The upper bailey had some room between the palisade and castle keep, and any foot-spanned soldiery who got this far would cross through wither-splitting bolts from ballisteers about the crenellations. Withers be the place to measure up a man or beast, and whither withers split by crossbow bolts shall whither measure down again.

The keep itself was mostly square, except for on the obverse side, where it were half a hexagon. Nesta knew to call it so for she had marked The Elements at Bamburgh and at Wolvesey, and some even there in Maine. The keep was riddled on each side with arrow-slits, and men they saw about the front with voulges and the uniform of gentlemen for William be: surcoats with the blazon and the Norman nasal helm.

The gate was less than grand, if truth be told, for Rouen was the oldest of the Norman castles in the land. As Nesta did approach, she noted all the edifice was stone, just like the castles she had seen before, and were it gray, per usual: stone bound up with quicklime, as the ancient Emperors would do.

Imogene to Nesta then admonished, “Careful, child, with your clever tongue, lest see it cut out from your head for insolence. They know you not about these parts and might take up you to be hedge-born and so good for sport. Or worse, for you are fair of cheek, a common doxy brought to make the whiles leap.”

“We’ll make the whiles, marm, but do it Nesta’s way.” She smiled and her smile shewed she had in mind some mischief there to breed.

Imogene then spun and grabbed at Nesta’s hackles. The elder dame brought to the younger countenance to blanche the bones, and knit her eyebrows up, and brought the girl unpleasant close. “This is make my reputation, Nesta, eretofore the Duke and all his useful men. It’s not court with dim and unctuous lads and ladies with a brain for flowers and aromas. Nor is Charles here to clean you up your pretty messes. Do this right. Take my droit. Speak in shortish sentences of a word or less. You mark me girl!”

Nesta set her jaw and turned her neck to roll a shoulder, out from Imogene’s macabre grip. Nary did this bastard girl be downadmonished by a show of bastardy. Never did our Nesta’s eyes depart from Imogene’s. “Yes, my marm, I follow eft your lead. I take your droit and keep it safe from all the useful men. Heaven help you, Imogene, I never seen you spooked like this before!”

Imogene, deflated then. Loosed she up her grip on Nesta’s collar. Stepped she back a scoche. “You could pretend, for me, my dear, to take my manner serious when I dost grab you so?”

“Nesta Mortimer don’t scare so easy, marm. But ere, for you, before the boys? I’ll play the rôle of Ebren for your shew.” She grinned a wicked grin. She fussed at her hindquarters then, scratching itches up where cramping up a bit from getting off the palfreys some ago.

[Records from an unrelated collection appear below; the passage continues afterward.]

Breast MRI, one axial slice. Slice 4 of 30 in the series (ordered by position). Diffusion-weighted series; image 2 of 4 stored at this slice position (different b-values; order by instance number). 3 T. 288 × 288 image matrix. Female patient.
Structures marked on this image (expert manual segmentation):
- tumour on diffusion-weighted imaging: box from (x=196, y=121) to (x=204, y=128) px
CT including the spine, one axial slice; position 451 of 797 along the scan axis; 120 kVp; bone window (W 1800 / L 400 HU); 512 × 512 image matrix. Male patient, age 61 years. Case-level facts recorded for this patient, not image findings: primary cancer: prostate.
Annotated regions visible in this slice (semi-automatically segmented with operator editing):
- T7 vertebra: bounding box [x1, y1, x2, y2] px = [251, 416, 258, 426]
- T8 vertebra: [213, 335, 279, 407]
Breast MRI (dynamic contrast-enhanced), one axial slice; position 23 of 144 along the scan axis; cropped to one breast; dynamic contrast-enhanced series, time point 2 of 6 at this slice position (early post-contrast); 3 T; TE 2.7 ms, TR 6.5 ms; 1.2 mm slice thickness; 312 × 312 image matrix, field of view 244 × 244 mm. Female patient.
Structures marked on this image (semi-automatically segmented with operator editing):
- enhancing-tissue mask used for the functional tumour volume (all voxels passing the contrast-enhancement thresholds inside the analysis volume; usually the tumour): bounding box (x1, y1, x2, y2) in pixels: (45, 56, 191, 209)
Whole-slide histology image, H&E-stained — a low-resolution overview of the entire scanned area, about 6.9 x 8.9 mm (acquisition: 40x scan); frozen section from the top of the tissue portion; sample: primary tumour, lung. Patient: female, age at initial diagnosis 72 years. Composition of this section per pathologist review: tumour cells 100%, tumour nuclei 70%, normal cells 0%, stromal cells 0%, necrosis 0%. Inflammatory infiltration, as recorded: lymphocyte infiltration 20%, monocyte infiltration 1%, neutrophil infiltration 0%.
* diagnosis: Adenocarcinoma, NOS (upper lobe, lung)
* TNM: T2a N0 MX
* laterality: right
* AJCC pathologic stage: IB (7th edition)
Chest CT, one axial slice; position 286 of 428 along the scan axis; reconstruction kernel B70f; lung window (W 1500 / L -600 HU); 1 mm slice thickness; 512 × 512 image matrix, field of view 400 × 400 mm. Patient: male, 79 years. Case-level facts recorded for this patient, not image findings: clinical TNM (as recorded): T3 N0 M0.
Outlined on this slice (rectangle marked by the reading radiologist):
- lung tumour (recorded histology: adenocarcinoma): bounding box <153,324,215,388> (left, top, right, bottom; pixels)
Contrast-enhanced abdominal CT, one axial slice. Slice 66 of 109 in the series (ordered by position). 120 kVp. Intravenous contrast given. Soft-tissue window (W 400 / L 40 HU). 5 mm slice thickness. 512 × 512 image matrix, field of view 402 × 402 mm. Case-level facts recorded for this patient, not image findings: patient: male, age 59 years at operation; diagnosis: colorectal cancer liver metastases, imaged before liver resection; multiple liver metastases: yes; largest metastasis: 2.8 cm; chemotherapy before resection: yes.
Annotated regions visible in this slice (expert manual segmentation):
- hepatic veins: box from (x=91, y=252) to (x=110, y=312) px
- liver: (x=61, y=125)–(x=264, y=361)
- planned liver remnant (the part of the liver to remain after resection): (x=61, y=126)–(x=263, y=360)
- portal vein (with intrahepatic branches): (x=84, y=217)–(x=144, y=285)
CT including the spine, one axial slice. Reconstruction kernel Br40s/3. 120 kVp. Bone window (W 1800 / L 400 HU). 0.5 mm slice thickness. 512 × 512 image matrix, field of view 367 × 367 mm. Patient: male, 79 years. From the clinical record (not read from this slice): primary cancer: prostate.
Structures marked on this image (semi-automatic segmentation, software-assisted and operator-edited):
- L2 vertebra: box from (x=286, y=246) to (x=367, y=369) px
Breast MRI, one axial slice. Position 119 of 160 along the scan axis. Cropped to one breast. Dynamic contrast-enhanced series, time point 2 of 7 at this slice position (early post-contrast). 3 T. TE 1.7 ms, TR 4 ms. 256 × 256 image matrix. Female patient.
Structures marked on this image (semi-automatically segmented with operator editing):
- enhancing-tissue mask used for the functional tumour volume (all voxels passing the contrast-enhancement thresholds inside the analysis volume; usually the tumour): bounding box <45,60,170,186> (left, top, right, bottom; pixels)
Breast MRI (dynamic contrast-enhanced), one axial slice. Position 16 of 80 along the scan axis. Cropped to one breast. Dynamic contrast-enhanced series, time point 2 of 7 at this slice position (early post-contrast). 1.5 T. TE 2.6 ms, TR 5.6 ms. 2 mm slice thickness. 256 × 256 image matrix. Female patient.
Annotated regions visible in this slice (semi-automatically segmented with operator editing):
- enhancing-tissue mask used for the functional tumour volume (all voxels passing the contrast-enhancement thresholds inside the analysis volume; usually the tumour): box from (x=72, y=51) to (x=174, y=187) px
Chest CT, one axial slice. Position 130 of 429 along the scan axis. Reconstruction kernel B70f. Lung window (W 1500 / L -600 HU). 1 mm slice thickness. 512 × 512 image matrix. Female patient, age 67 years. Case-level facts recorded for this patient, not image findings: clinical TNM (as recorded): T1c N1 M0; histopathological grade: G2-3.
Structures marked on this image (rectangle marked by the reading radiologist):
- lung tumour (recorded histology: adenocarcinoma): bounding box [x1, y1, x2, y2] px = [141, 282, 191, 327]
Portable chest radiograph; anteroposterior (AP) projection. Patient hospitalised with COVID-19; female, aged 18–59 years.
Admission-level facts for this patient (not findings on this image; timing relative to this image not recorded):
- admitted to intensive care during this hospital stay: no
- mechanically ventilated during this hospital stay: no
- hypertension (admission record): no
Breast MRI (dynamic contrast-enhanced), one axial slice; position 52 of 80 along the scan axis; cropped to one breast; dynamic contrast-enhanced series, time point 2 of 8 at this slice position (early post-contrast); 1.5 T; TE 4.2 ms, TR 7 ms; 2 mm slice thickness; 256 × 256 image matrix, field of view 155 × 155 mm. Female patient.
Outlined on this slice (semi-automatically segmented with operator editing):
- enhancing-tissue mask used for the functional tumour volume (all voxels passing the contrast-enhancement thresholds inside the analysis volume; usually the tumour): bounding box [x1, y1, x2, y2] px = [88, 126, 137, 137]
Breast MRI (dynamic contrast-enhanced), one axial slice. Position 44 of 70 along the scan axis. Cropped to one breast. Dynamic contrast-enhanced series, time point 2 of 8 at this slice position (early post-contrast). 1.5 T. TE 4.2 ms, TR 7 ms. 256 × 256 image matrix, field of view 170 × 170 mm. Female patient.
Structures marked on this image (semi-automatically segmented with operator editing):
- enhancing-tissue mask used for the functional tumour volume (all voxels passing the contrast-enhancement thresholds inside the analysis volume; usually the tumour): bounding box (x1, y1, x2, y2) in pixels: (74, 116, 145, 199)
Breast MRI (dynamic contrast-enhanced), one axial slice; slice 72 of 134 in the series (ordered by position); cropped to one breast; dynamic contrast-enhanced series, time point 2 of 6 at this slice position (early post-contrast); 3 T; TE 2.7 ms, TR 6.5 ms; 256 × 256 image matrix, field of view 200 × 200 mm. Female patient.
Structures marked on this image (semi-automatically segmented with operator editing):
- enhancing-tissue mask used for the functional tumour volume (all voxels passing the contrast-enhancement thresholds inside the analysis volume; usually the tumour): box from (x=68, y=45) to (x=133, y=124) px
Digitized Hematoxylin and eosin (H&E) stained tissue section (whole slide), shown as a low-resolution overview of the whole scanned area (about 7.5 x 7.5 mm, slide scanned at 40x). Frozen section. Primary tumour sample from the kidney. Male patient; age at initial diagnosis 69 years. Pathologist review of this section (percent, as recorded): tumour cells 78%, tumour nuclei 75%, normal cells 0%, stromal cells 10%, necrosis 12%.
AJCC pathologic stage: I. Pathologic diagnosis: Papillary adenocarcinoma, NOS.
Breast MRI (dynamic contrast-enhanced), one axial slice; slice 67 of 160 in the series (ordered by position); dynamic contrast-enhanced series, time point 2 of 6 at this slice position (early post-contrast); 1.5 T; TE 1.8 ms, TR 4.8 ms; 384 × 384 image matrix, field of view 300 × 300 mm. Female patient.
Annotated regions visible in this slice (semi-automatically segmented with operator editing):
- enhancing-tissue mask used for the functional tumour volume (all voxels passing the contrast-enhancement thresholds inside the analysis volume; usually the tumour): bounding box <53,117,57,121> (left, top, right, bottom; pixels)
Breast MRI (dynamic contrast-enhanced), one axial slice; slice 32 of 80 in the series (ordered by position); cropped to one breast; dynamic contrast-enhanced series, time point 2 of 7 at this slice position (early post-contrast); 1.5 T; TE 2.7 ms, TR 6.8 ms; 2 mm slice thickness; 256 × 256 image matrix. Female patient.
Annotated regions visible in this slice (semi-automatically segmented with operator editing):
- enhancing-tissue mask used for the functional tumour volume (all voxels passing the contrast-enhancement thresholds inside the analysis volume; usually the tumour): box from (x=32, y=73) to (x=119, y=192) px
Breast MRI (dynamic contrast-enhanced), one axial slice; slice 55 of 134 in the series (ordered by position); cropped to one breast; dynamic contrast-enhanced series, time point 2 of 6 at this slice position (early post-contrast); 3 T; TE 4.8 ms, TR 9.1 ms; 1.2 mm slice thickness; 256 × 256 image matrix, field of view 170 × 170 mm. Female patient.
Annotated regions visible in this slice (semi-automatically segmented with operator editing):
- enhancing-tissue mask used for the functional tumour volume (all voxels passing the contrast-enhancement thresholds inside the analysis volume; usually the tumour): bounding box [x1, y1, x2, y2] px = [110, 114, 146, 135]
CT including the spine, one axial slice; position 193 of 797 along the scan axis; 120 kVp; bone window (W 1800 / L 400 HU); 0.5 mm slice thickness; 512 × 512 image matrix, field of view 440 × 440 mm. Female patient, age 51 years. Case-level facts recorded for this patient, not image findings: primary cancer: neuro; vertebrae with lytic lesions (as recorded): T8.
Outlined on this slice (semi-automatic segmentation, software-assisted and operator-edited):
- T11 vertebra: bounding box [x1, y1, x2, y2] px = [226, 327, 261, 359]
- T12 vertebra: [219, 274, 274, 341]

Unlike her to be so clucky, estimated Nesta. Something be afoot indoor. And Imogen pulled open of the mighty oaken door by circlet, iron-wrought, and let then in some light into the great hall from the Southern side. 

The motelets danced in sunbeams as they jiggarded to hide, and could they smell the mixed aroma of a life well fully-lived by Vikings of some generations now and sorely passed. Two hundred years of feasts and fights; two hundred years of victories, and schemings and of vice. Two centuries of gambling and singing ribald songs, and fires licking up the oaken beams when some the kingsmen turned to knaves by alcohol, that fickle fluid flowing through the veins. All of this and more well met their noses here within the heart of heart of hearts of Normandy: the Bastard’s Castle, heart supreme.